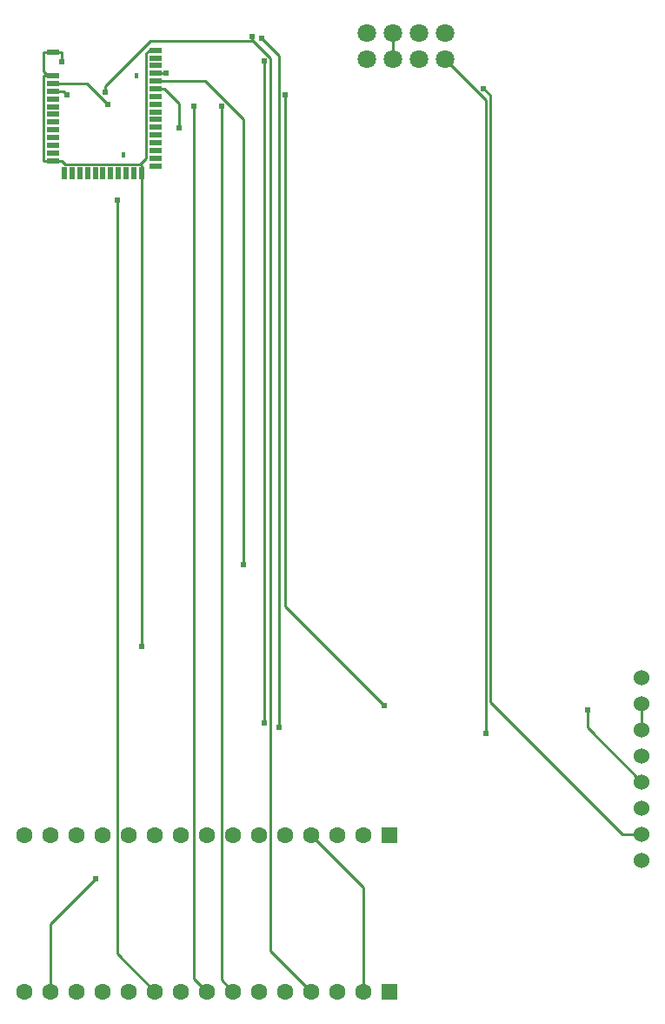
<source format=gtl>
G04 Layer: TopLayer*
G04 EasyEDA v6.5.42, 2024-05-28 01:04:16*
G04 864da046108442dba22ddf06c26b1ed7,510c7b70758e4c7f89447156c1b3190b,10*
G04 Gerber Generator version 0.2*
G04 Scale: 100 percent, Rotated: No, Reflected: No *
G04 Dimensions in millimeters *
G04 leading zeros omitted , absolute positions ,4 integer and 5 decimal *
%FSLAX45Y45*%
%MOMM*%

%ADD10C,0.2540*%
%ADD11R,1.1999X0.4999*%
%ADD12R,0.4999X1.1999*%
%ADD13R,0.4001X0.5999*%
%ADD14C,1.5240*%
%ADD15R,1.6000X1.6000*%
%ADD16C,1.6000*%
%ADD17C,1.8000*%
%ADD18C,0.6100*%

%LPD*%
D10*
X3930294Y3019602D02*
G01*
X2966313Y3983583D01*
X2966313Y8959469D01*
X1806371Y9172473D02*
G01*
X1699996Y9172473D01*
X2762351Y9292056D02*
G01*
X2762351Y2850895D01*
X1699996Y9022486D02*
G01*
X1787905Y9022486D01*
X4898821Y9024950D02*
G01*
X4965065Y8958706D01*
X4965065Y3048990D01*
X6248755Y1765300D01*
X6438900Y1765300D01*
X1787905Y9022486D02*
G01*
X1930171Y8880220D01*
X1930171Y8642045D01*
X5907303Y2972841D02*
G01*
X5907303Y2804896D01*
X6438900Y2273300D01*
X1699996Y9097492D02*
G01*
X2185873Y9097492D01*
X2560650Y8722715D01*
X2560650Y4390897D01*
X2902889Y2806344D02*
G01*
X2902889Y9344812D01*
X2734487Y9513214D01*
X1120012Y1334541D02*
G01*
X675944Y890473D01*
X675944Y237947D01*
X4521200Y9309100D02*
G01*
X4919954Y8910345D01*
X4919954Y2748432D01*
X6438900Y2781300D02*
G01*
X6438900Y3035300D01*
X4013200Y9309100D02*
G01*
X4013200Y9563100D01*
X2342921Y8855760D02*
G01*
X2342921Y349072D01*
X2453995Y237997D01*
X1691944Y237947D02*
G01*
X1327632Y602259D01*
X1327632Y7938338D01*
X699998Y9072473D02*
G01*
X1030300Y9072473D01*
X1235405Y8867368D01*
X843026Y8962339D02*
G01*
X807872Y8997492D01*
X699998Y8997492D01*
X2199944Y237947D02*
G01*
X2073020Y364870D01*
X2072995Y364870D01*
X2072995Y8856954D01*
X3215944Y237947D02*
G01*
X2820924Y632968D01*
X2820924Y9316338D01*
X2651582Y9485680D01*
X2641218Y9485680D01*
X2641218Y9485680D02*
G01*
X1655749Y9485680D01*
X1215694Y9045625D01*
X1215694Y8987739D01*
X2641218Y9485680D02*
G01*
X2641218Y9529470D01*
X1564995Y3591077D02*
G01*
X1564995Y8199983D01*
X1554734Y8288070D02*
G01*
X822325Y8288070D01*
X787907Y8322487D01*
X1564995Y8277809D02*
G01*
X1554734Y8288070D01*
X1699996Y9397492D02*
G01*
X1643938Y9397492D01*
X1611909Y9365462D01*
X1611909Y8345246D01*
X1554734Y8288070D01*
X787907Y9379991D02*
G01*
X787907Y9280448D01*
X699998Y9379991D02*
G01*
X787907Y9379991D01*
X3215995Y1761997D02*
G01*
X3723995Y1253997D01*
X3723995Y237997D01*
X699998Y9379991D02*
G01*
X612089Y9379991D01*
X656056Y9147479D02*
G01*
X612089Y9191447D01*
X612089Y9379991D01*
X656056Y9147479D02*
G01*
X612089Y9147479D01*
X699998Y9147479D02*
G01*
X656056Y9147479D01*
X699998Y8322487D02*
G01*
X612089Y8322487D01*
X612089Y8322487D02*
G01*
X611911Y8322665D01*
X611911Y9147302D01*
X612089Y9147479D01*
X741146Y8322487D02*
G01*
X699998Y8322487D01*
X741146Y8322487D02*
G01*
X787907Y8322487D01*
X1564995Y8199983D02*
G01*
X1564995Y8277809D01*
D11*
G01*
X699998Y9379991D03*
G01*
X699998Y9147479D03*
G01*
X699998Y9072473D03*
G01*
X699998Y8997492D03*
G01*
X699998Y8922486D03*
G01*
X699998Y8847480D03*
G01*
X699998Y8772474D03*
G01*
X699998Y8697493D03*
G01*
X699998Y8622487D03*
G01*
X699998Y8547480D03*
G01*
X699998Y8472474D03*
G01*
X699998Y8397494D03*
G01*
X699998Y8322487D03*
D12*
G01*
X815009Y8199983D03*
G01*
X889990Y8199983D03*
G01*
X964996Y8199983D03*
G01*
X1040003Y8199983D03*
G01*
X1115009Y8199983D03*
G01*
X1189989Y8199983D03*
G01*
X1264996Y8199983D03*
G01*
X1340002Y8199983D03*
G01*
X1415008Y8199983D03*
G01*
X1489989Y8199983D03*
G01*
X1564995Y8199983D03*
D11*
G01*
X1699996Y8272475D03*
G01*
X1699996Y8347481D03*
G01*
X1699996Y8422487D03*
G01*
X1699996Y8497493D03*
G01*
X1699996Y8572474D03*
G01*
X1699996Y8647480D03*
G01*
X1699996Y8722487D03*
G01*
X1699996Y8797493D03*
G01*
X1699996Y8872474D03*
G01*
X1699996Y8947480D03*
G01*
X1699996Y9022486D03*
G01*
X1699996Y9097492D03*
G01*
X1699996Y9172473D03*
G01*
X1699996Y9247479D03*
G01*
X1699996Y9322485D03*
G01*
X1699996Y9397492D03*
D13*
G01*
X1519986Y9144990D03*
G01*
X1389989Y8374989D03*
D14*
G01*
X6438900Y3289300D03*
G01*
X6438900Y3035300D03*
G01*
X6438900Y2781300D03*
G01*
X6438900Y2527300D03*
G01*
X6438900Y2273300D03*
G01*
X6438900Y2019300D03*
G01*
X6438900Y1765300D03*
G01*
X6438900Y1511300D03*
D15*
G01*
X3977995Y1761997D03*
D16*
G01*
X3723995Y237997D03*
G01*
X3215944Y237947D03*
G01*
X2707944Y237947D03*
G01*
X2199944Y237947D03*
G01*
X1691944Y237947D03*
G01*
X1183944Y237947D03*
G01*
X675944Y237947D03*
G01*
X421995Y1761997D03*
G01*
X930046Y1761947D03*
G01*
X1438046Y1761947D03*
G01*
X1946046Y1761947D03*
G01*
X2454046Y1761947D03*
G01*
X2962046Y1761947D03*
G01*
X3470046Y1761947D03*
G01*
X3723995Y1761997D03*
G01*
X3215995Y1761997D03*
G01*
X2707995Y1761997D03*
G01*
X2199995Y1761997D03*
G01*
X1691995Y1761997D03*
G01*
X1183995Y1761997D03*
G01*
X675995Y1761997D03*
G01*
X421995Y237997D03*
G01*
X929995Y237997D03*
G01*
X1437995Y237997D03*
G01*
X1945995Y237997D03*
G01*
X2453995Y237997D03*
G01*
X2961995Y237997D03*
G01*
X3469995Y237997D03*
D15*
G01*
X3977995Y237997D03*
D17*
G01*
X3759200Y9563100D03*
G01*
X4013200Y9563100D03*
G01*
X4267200Y9563100D03*
G01*
X4521200Y9563100D03*
G01*
X4521200Y9309100D03*
G01*
X4267200Y9309100D03*
G01*
X4013200Y9309100D03*
G01*
X3759200Y9309100D03*
D18*
G01*
X1806371Y9172473D03*
G01*
X2966313Y8959469D03*
G01*
X3930294Y3019602D03*
G01*
X2762351Y9292056D03*
G01*
X2762351Y2850895D03*
G01*
X4898821Y9024950D03*
G01*
X1930171Y8642045D03*
G01*
X5907303Y2972841D03*
G01*
X2560650Y4390897D03*
G01*
X2734487Y9513214D03*
G01*
X2902889Y2806344D03*
G01*
X1120012Y1334541D03*
G01*
X4919954Y2748432D03*
G01*
X2342921Y8855760D03*
G01*
X1327632Y7938338D03*
G01*
X1235405Y8867368D03*
G01*
X843026Y8962339D03*
G01*
X2072995Y8856954D03*
G01*
X2641218Y9529470D03*
G01*
X1215694Y8987739D03*
G01*
X1564995Y3591077D03*
G01*
X787907Y9280448D03*
M02*

</source>
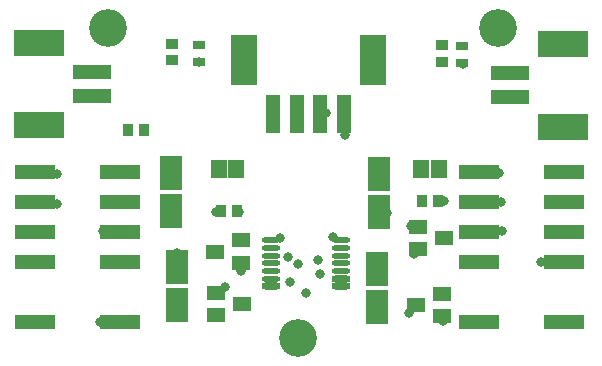
<source format=gts>
G04*
G04 #@! TF.GenerationSoftware,Altium Limited,Altium Designer,19.0.13 (425)*
G04*
G04 Layer_Color=8388736*
%FSLAX25Y25*%
%MOIN*%
G70*
G01*
G75*
%ADD16R,0.03556X0.04343*%
%ADD17R,0.07493X0.11824*%
%ADD18R,0.06312X0.04737*%
%ADD19O,0.06312X0.01800*%
%ADD20O,0.06312X0.02572*%
%ADD21R,0.05328X0.06115*%
%ADD22R,0.13241X0.04737*%
%ADD23R,0.16548X0.08674*%
%ADD24R,0.12611X0.04737*%
%ADD25R,0.04737X0.12611*%
%ADD26R,0.08674X0.16548*%
%ADD27R,0.03950X0.03162*%
%ADD28R,0.04343X0.03556*%
%ADD29C,0.03162*%
%ADD30C,0.12611*%
D16*
X484039Y273843D02*
D03*
X478527D02*
D03*
X386039Y297343D02*
D03*
X380527D02*
D03*
X416988Y270343D02*
D03*
X411476D02*
D03*
D17*
X463775Y238445D02*
D03*
Y251241D02*
D03*
X396783Y238945D02*
D03*
Y251741D02*
D03*
X464267Y269945D02*
D03*
Y282741D02*
D03*
X394783Y270445D02*
D03*
Y283241D02*
D03*
D18*
X409952Y243083D02*
D03*
Y235603D02*
D03*
X418614Y239343D02*
D03*
X477149Y265083D02*
D03*
Y257603D02*
D03*
X485811Y261343D02*
D03*
X485283Y235343D02*
D03*
Y242823D02*
D03*
X476622Y239083D02*
D03*
X418114Y253103D02*
D03*
Y260583D02*
D03*
X409452Y256843D02*
D03*
D19*
X428236Y260615D02*
D03*
Y258056D02*
D03*
Y255497D02*
D03*
Y252938D02*
D03*
Y250378D02*
D03*
Y247819D02*
D03*
X451465Y260615D02*
D03*
Y258056D02*
D03*
Y255497D02*
D03*
Y252938D02*
D03*
Y250378D02*
D03*
D20*
X428236Y245260D02*
D03*
X451465Y247819D02*
D03*
Y245260D02*
D03*
D21*
X410980Y284343D02*
D03*
X416688D02*
D03*
X478429D02*
D03*
X484137D02*
D03*
D22*
X526035Y283343D02*
D03*
Y273343D02*
D03*
Y263343D02*
D03*
Y253343D02*
D03*
Y233343D02*
D03*
X497531Y283343D02*
D03*
Y273343D02*
D03*
Y263343D02*
D03*
Y253343D02*
D03*
Y233343D02*
D03*
X378035Y283343D02*
D03*
Y273343D02*
D03*
Y263343D02*
D03*
Y253343D02*
D03*
Y233343D02*
D03*
X349531Y283343D02*
D03*
Y273343D02*
D03*
Y263343D02*
D03*
Y253343D02*
D03*
Y233343D02*
D03*
D23*
X525591Y298539D02*
D03*
Y326099D02*
D03*
X351000Y326500D02*
D03*
Y298940D02*
D03*
D24*
X507873Y316256D02*
D03*
Y308382D02*
D03*
X368717Y308783D02*
D03*
Y316657D02*
D03*
D25*
X452594Y302874D02*
D03*
X444720D02*
D03*
X428972D02*
D03*
X436846D02*
D03*
D26*
X462437Y320591D02*
D03*
X419129D02*
D03*
D27*
X491833Y325343D02*
D03*
Y319634D02*
D03*
X404283Y325843D02*
D03*
Y320134D02*
D03*
D28*
X485283Y320087D02*
D03*
Y325599D02*
D03*
X395283Y320587D02*
D03*
Y326099D02*
D03*
D29*
X417717Y270092D02*
D03*
X492126Y319291D02*
D03*
X351969Y263386D02*
D03*
X404283Y320134D02*
D03*
X410094Y270092D02*
D03*
X380709Y297244D02*
D03*
X444566Y249437D02*
D03*
X437112Y252595D02*
D03*
X434566Y246682D02*
D03*
X439823Y243182D02*
D03*
X485531Y233749D02*
D03*
X475783Y256178D02*
D03*
X466998Y269587D02*
D03*
X474783Y265343D02*
D03*
X446498Y303087D02*
D03*
X412783Y245099D02*
D03*
X419255Y239587D02*
D03*
X431350Y261438D02*
D03*
X434066Y254922D02*
D03*
X444066Y254182D02*
D03*
X418283Y250343D02*
D03*
X448823Y261682D02*
D03*
X372283Y263843D02*
D03*
X396783Y256343D02*
D03*
X505283Y263843D02*
D03*
X452783Y295843D02*
D03*
X356783Y282843D02*
D03*
Y272843D02*
D03*
X371283Y233343D02*
D03*
X518283Y253343D02*
D03*
X504783Y273343D02*
D03*
X504283Y283241D02*
D03*
X474283Y236343D02*
D03*
X485811Y273843D02*
D03*
D30*
X437402Y227953D02*
D03*
X503937Y331496D02*
D03*
X374016D02*
D03*
M02*

</source>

What needs to be done: Nothing before the line containing "X434566Y246682D02*" should be repeated; repeat that line and all later lines through the end of the data above, exactly.

Written solution:
X434566Y246682D02*
D03*
X439823Y243182D02*
D03*
X485531Y233749D02*
D03*
X475783Y256178D02*
D03*
X466998Y269587D02*
D03*
X474783Y265343D02*
D03*
X446498Y303087D02*
D03*
X412783Y245099D02*
D03*
X419255Y239587D02*
D03*
X431350Y261438D02*
D03*
X434066Y254922D02*
D03*
X444066Y254182D02*
D03*
X418283Y250343D02*
D03*
X448823Y261682D02*
D03*
X372283Y263843D02*
D03*
X396783Y256343D02*
D03*
X505283Y263843D02*
D03*
X452783Y295843D02*
D03*
X356783Y282843D02*
D03*
Y272843D02*
D03*
X371283Y233343D02*
D03*
X518283Y253343D02*
D03*
X504783Y273343D02*
D03*
X504283Y283241D02*
D03*
X474283Y236343D02*
D03*
X485811Y273843D02*
D03*
D30*
X437402Y227953D02*
D03*
X503937Y331496D02*
D03*
X374016D02*
D03*
M02*

</source>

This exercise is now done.